Für andere Instrumente, mit denen Exporte gefördert werden, gibt es dagegen kaum Einschränkungen. Vielmehr wird die gegenwärtige Praxis der USA bei staatlichen Exportkrediten und Nahrungsmittelhilfe als zulässig festgeschrieben, und für staatliche Handelsunternehmen gibt es nicht viel mehr als den Appell, nicht handelsverzerrend zu agieren.

● Unverbindliche Versprechen für die LDCs: Neben dem verbindlichen Ende der Exportsubventionen wurden eine Reihe von Maßnahmen beschlossen, mit denen die am wenigsten entwickelten Länder unterstützt werden sollen. Weder die besseren Ursprungsregeln noch der bessere Zugang zu den Dienstleistungsmärkten der Industriestaaten sind rechtlich verbindlich. Zu anderen entwicklungspolitisch wichtigen Themen  wie einem Schutzmechanismus gegen stark steigende Importe und mehr Rechte für Entwicklungsländer, öffentliche Lager für Nahrungsmittel betreiben, gab es in Nairobi keine Beschlüsse. Die internen Agrarsubventionen der Industriestaaten, die aktuell sehr viel größere Effekte auf die Weltmärkte haben als die wenigen verbleibenden Exportsubventionen, standen nicht einmal zur Diskussion.

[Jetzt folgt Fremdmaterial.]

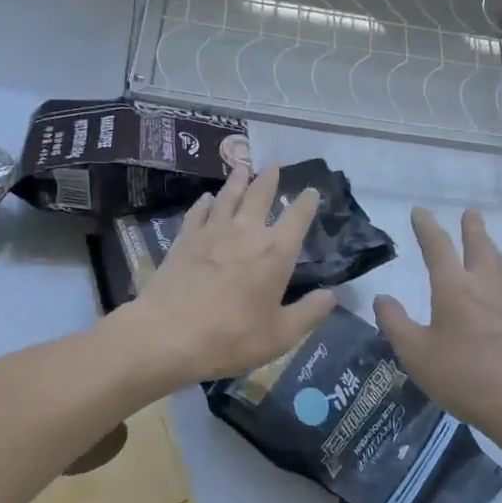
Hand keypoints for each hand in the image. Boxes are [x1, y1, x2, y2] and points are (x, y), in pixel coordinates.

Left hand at [121, 163, 335, 383]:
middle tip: (274, 165)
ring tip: (243, 168)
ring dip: (238, 181)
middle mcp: (246, 232)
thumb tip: (332, 295)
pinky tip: (206, 198)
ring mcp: (212, 232)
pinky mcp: (185, 239)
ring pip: (228, 197)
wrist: (169, 334)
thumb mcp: (281, 335)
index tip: (312, 190)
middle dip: (269, 179)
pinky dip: (205, 202)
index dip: (307, 202)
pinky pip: (198, 212)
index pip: (297, 218)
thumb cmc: (232, 337)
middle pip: (260, 195)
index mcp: (275, 253)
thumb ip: (309, 313)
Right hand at [373, 207, 501, 451]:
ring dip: (492, 248)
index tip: (420, 211)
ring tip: (488, 245)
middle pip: (480, 246)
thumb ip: (395, 323)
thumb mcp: (416, 354)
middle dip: (472, 228)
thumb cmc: (464, 376)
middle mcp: (485, 285)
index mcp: (454, 288)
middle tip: (471, 213)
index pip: (438, 247)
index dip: (427, 227)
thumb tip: (382, 298)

● Zukunft der Doha-Runde offen: Wie es mit der Doha-Runde weitergehen wird, ist nach dieser Ministerkonferenz offener denn je. Dass die Entwicklungs- und Schwellenländern bald weitreichenden Verhandlungen zu neuen Themen zustimmen, ist genauso unwahrscheinlich wie dass die USA die bestehenden Entwürfe als Grundlage für weitere Verhandlungen akzeptieren. Der ursprünglich vorgesehene gemeinsame Abschluss aller Abkommen ist nach Bali und Nairobi ohnehin schon aufgeweicht. Denkbar ist, dass in Zukunft plurilaterale Abkommen wie das in Bali verkündete zum Freihandel mit Informationstechnologie, und das angeblich schon fast zu Ende verhandelte zu Umweltgütern eine stärkere Rolle spielen. Dabei einigen sich die wichtigsten Im- und Exporteure einer Produktgruppe oder eines Sektors auf die weitgehende Öffnung der Märkte. Während nur die Länder, die dem Abkommen beitreten, daran gebunden sind, kommen die Zollsenkungen, zu denen sie sich verpflichten allen WTO-Mitgliedern zu Gute. Die WTO könnte damit eine, wenn auch begrenzte Verhandlungsfunktion beibehalten. Angesichts insgesamt schon niedriger Zölle und sonstiger Handelsschranken, ist weitere Liberalisierung auch nur für wenige Probleme die angemessene Lösung.  Und ob die WTO jemals zu einem Forum werden kann, in dem die notwendige Re-Regulierung der Weltwirtschaft verhandelt werden kann, ist jedoch mehr als fraglich.